The commander of the Iraqi Counter-Terrorism forces had declared “victory and liberation” in eastern Mosul on Wednesday afternoon.
“We expect Iraqi government forces to recapture Mosul before the second half of the year,” Strack said. “After Mosul, the Iraqi government will probably focus its attention on the remaining pocket of resistance around Hawija, which the jihadists are using as a base for their campaign of sustained terrorist attacks in Baghdad.”
Iraqi forces supported by Kurdish Peshmerga and coalition forces began operations to retake the country’s second-largest city and ISIS’s final foothold of Mosul last October.
The report cited the Kurdish-dominated SDF for achieving significant advances in the northwestern Raqqa Province in Syria with the support of US-led coalition airstrikes and special forces advisers.
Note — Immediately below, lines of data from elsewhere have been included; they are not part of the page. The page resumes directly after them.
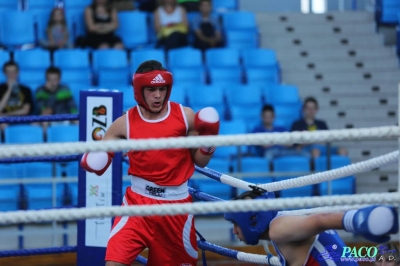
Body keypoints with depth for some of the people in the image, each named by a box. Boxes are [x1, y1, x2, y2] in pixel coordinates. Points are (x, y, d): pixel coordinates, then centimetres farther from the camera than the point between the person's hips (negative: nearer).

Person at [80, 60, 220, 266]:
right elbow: (98, 155, 3)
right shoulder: (125, 123, -3)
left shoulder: (184, 116, -1)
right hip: (138, 201, -1)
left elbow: (200, 162, 7)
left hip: (176, 203, 1)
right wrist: (93, 162, -19)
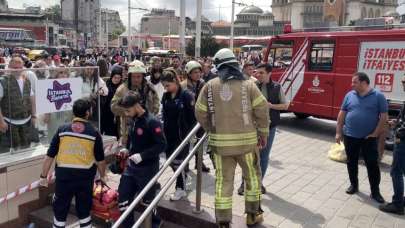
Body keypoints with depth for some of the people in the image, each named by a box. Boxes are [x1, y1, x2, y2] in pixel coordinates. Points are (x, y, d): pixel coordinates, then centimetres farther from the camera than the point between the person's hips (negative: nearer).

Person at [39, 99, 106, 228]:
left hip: (64, 175, 0)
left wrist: (44, 176, 11)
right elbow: (100, 160, 3)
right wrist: (102, 176, 20)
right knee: (84, 211, 16)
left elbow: (50, 156, 0)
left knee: (60, 211, 14)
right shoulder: (94, 133, -4)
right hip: (85, 177, 0)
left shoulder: (62, 130, -2)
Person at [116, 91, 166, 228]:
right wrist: (127, 150, 8)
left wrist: (142, 155, -26)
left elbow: (162, 145, -22)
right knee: (123, 198, 11)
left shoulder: (152, 122, -19)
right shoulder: (134, 121, 5)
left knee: (147, 202, 8)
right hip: (131, 167, 8)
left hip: (147, 169, -7)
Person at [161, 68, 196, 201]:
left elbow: (192, 117, -10)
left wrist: (188, 134, -12)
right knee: (170, 160, 11)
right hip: (168, 134, 6)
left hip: (181, 135, -6)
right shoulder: (166, 96, 8)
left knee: (177, 161, -2)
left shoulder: (186, 95, -11)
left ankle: (181, 188, 15)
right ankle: (183, 179, 32)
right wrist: (163, 130, 9)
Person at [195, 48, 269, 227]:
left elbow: (200, 113, 0)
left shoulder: (210, 86, -1)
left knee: (223, 181, 10)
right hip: (246, 140, -1)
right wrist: (263, 133, 7)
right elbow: (262, 110, -6)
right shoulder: (248, 85, -4)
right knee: (252, 176, 19)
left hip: (220, 141, 1)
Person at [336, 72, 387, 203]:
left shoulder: (378, 96, -5)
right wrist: (338, 132, 3)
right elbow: (342, 114, 6)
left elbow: (383, 117, -5)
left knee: (372, 164, 1)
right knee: (351, 162, 12)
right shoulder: (349, 95, 3)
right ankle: (354, 185, 29)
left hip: (369, 138, -3)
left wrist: (375, 134, -8)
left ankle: (375, 191, 11)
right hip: (350, 136, 3)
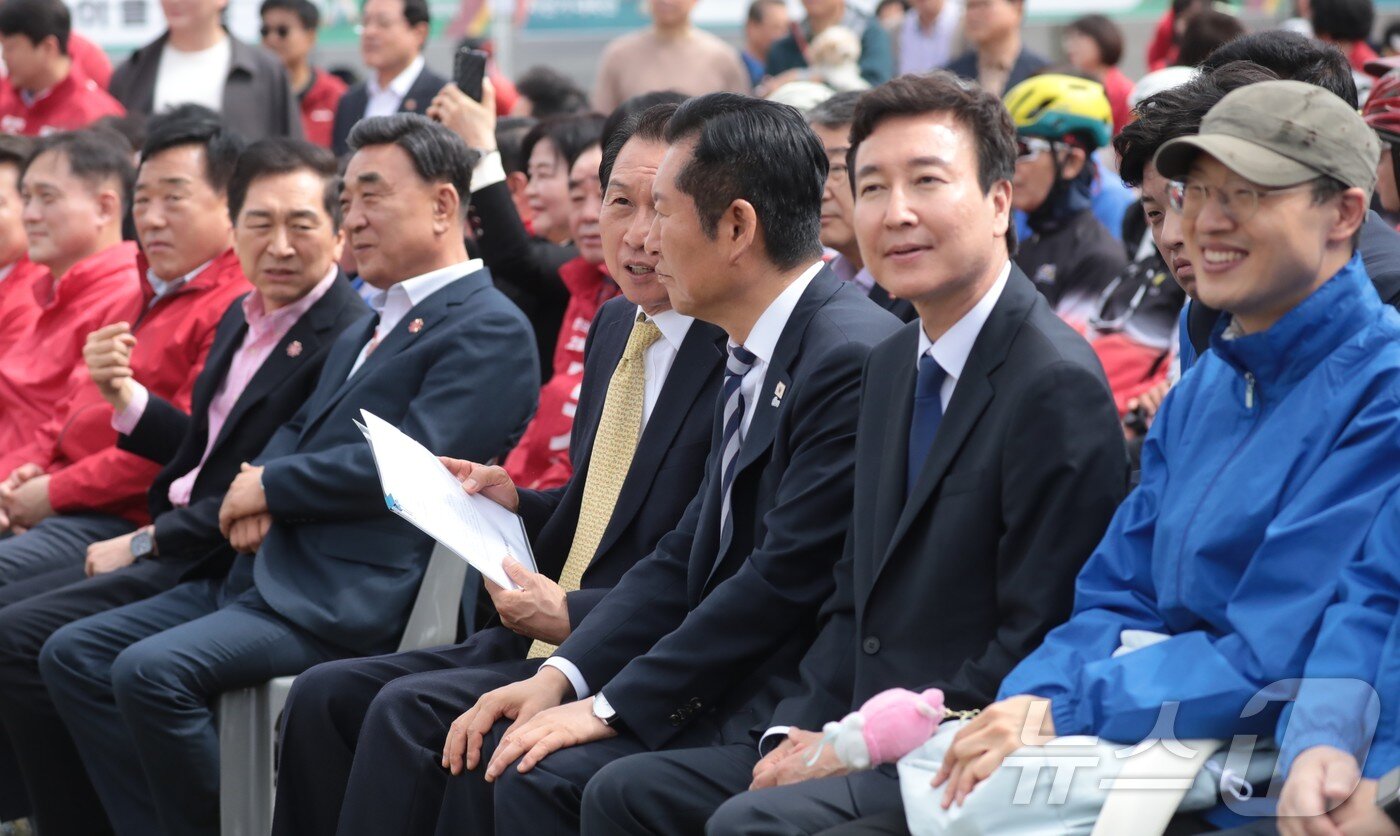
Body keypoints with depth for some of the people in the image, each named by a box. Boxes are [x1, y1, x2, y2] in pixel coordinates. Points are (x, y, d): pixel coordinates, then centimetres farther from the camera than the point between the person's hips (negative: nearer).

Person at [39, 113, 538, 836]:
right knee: (73, 654, 0)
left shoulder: (490, 330, -7)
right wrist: (253, 489, 0)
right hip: (268, 573, 10)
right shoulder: (365, 329, 24)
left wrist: (270, 487, -8)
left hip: (349, 599, -10)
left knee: (151, 670, -27)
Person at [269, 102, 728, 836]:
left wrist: (571, 614, -17)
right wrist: (520, 503, 6)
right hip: (548, 639, 9)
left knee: (410, 712, -24)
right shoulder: (616, 327, 14)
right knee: (326, 694, -4)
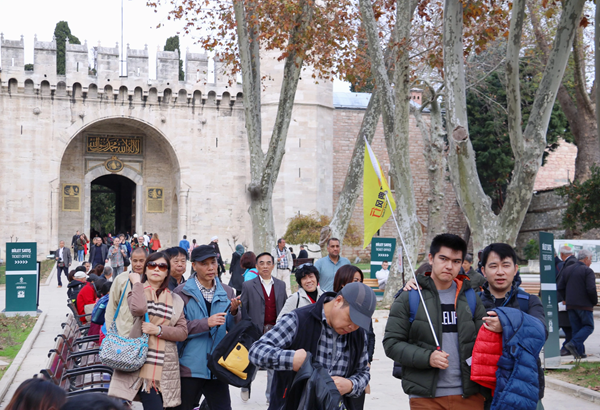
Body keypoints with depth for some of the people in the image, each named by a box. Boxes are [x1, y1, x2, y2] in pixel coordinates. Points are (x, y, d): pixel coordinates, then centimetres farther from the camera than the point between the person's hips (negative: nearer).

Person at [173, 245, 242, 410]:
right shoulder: (182, 292, -3)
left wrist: (234, 312, -13)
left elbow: (235, 329, 6)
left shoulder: (226, 292, 9)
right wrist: (206, 323, -20)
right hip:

Earlier this month, two axes of SDF joined forces in the village of Kurmanju and are attempting a crescent-shaped siege of the city of Raqqa, which ISIS claims to be its capital.
“Raqqa represents the core of the Islamic State and they are unlikely to leave without a fight,” Strack said. “It would probably take a major ground intervention by one of the main external players, the US, Turkey, or Russian and Iranian-backed Syrian government forces, to expel the Islamic State from Raqqa in 2017.”
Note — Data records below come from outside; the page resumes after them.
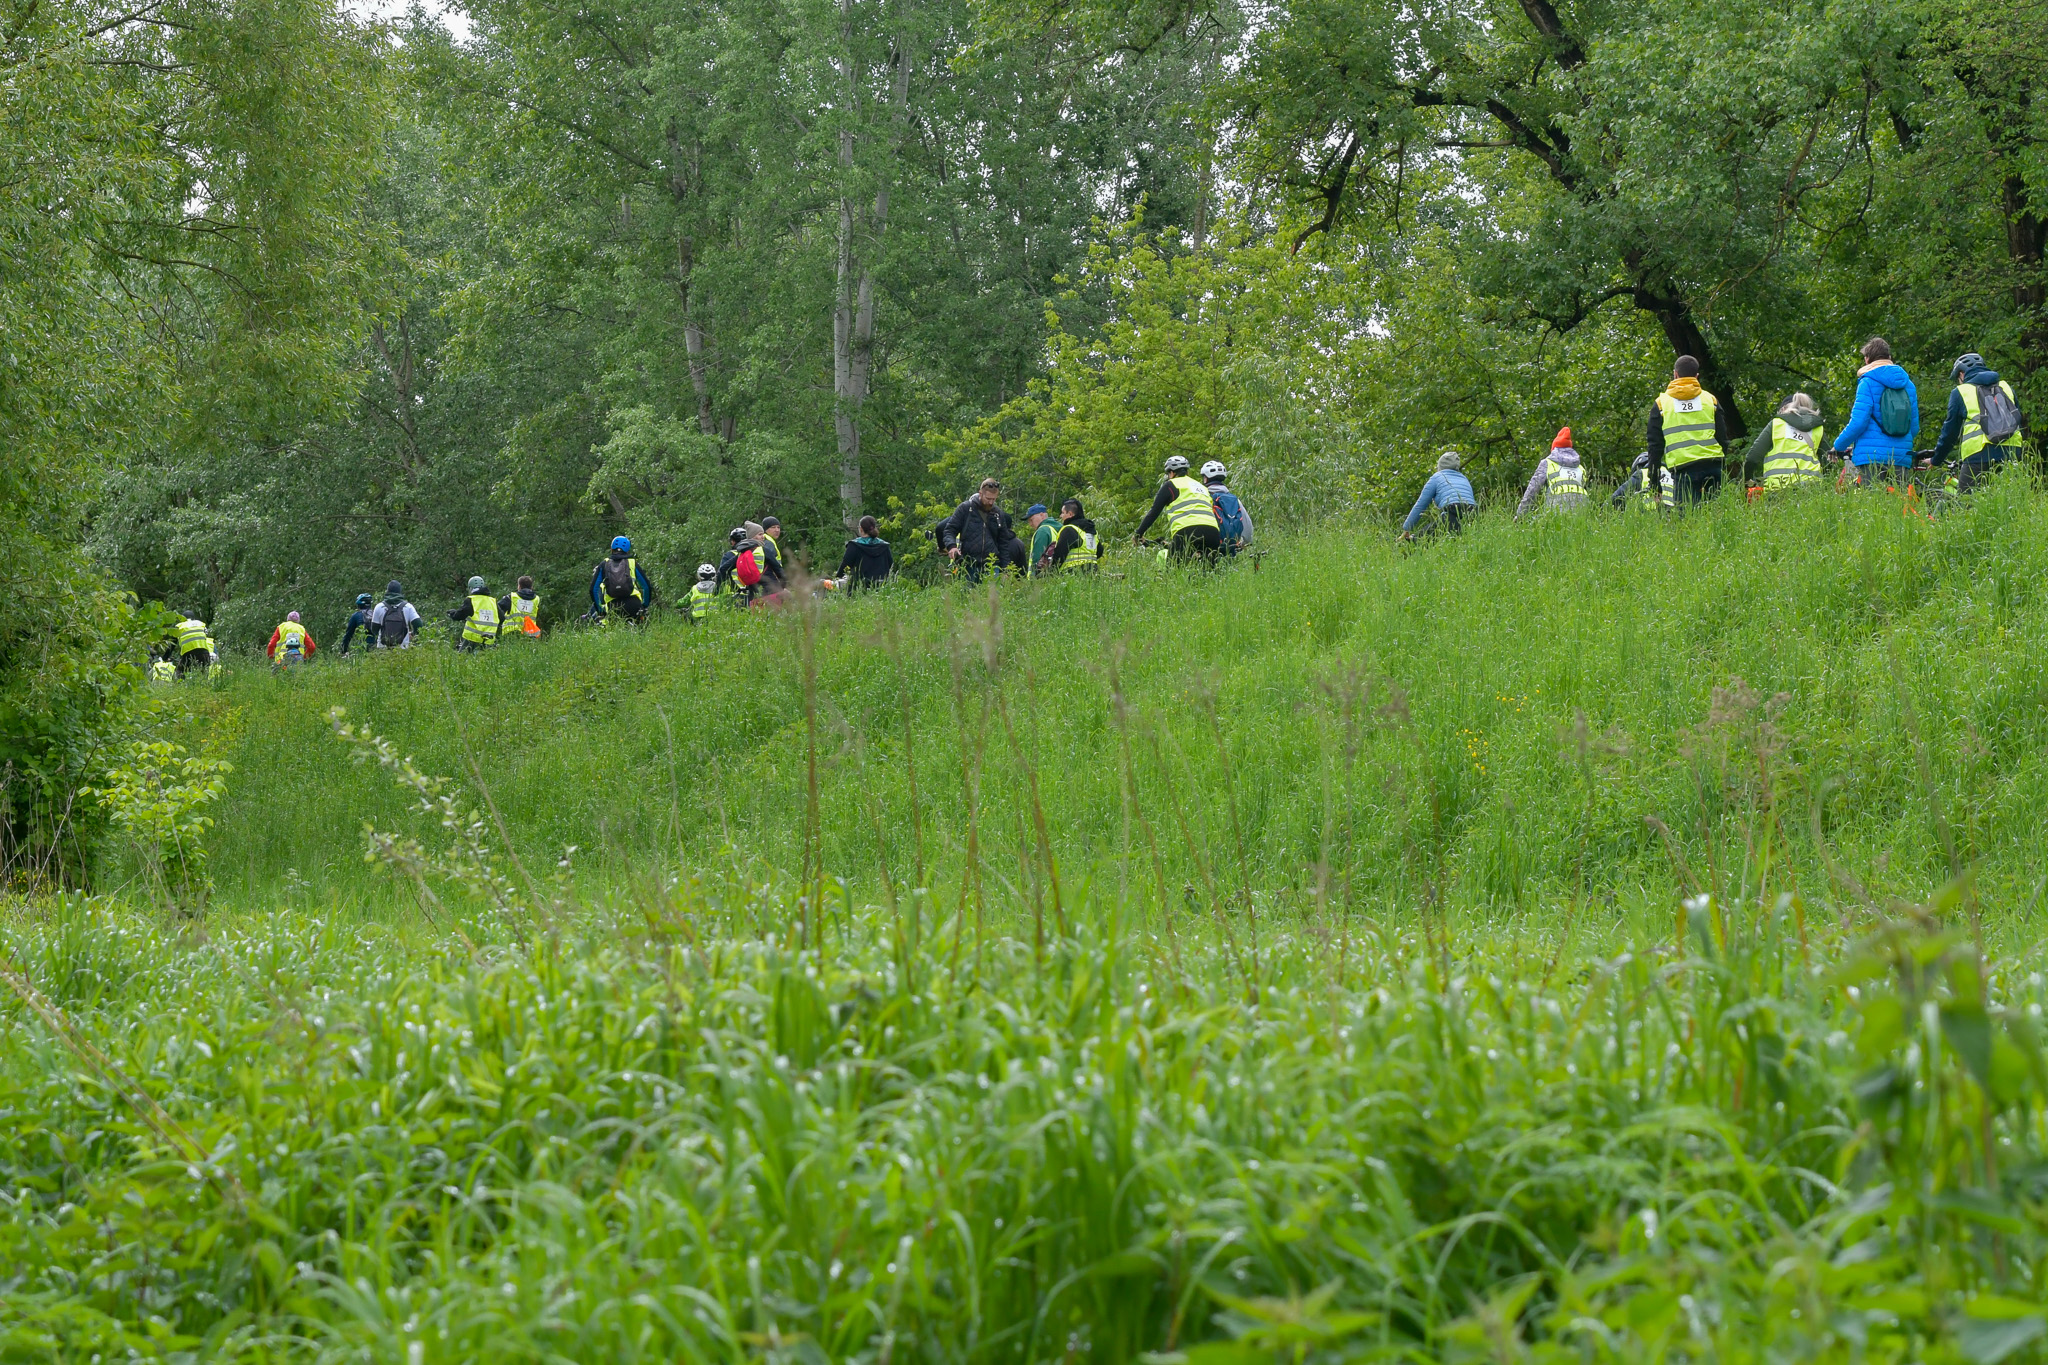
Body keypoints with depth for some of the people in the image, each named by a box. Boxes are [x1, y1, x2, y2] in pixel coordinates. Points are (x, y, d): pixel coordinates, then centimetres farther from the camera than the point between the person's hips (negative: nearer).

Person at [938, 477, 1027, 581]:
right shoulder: (965, 508, 2)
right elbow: (949, 530, 2)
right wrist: (951, 545, -19)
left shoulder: (998, 514, 12)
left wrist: (1006, 569, 9)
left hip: (991, 566, 2)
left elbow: (1004, 543, 17)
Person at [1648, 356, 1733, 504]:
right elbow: (1723, 438, 14)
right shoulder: (1710, 400, 13)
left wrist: (1654, 480, 11)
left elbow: (1655, 445, 7)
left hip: (1683, 470, -2)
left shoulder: (1661, 403, 7)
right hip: (1712, 467, 2)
Leaders, including Kurdistan Regional Government President Masoud Barzani, have said beating ISIS will require more than military efforts, but also defeating the social, economic and cultural aspects of ISIS.
“The Islamic State is internally divided into two opposing doctrinal trends: the mainstream view drawn from Turki al-Bin’ali, and the more extreme interpretation following the ideas of Ahmed al-Hazimi,” said Ludovico Carlino, senior analyst with IHS Conflict Monitor.
Al-Bin’ali is the Head of the Fatwa Committee in ISIS, and al-Hazimi, is a Saudi Arabian sheikh imprisoned in the kingdom since April 2015, who claims to represent the true Salafi-Wahhabism. Binalis claim Hazimis' interpretations result in chain takfir. The Hazimis retort that Binalis are postponers who accept the principle of ignorance as excuse, according to a Brookings Institute analysis paper.
The coalition has announced the killing of a number of top ISIS leaders over the past month, but its leader, Abu Bakr al-Baghdadi, is still at large. In December 2016, the US increased its reward for “information that brings him to justice.”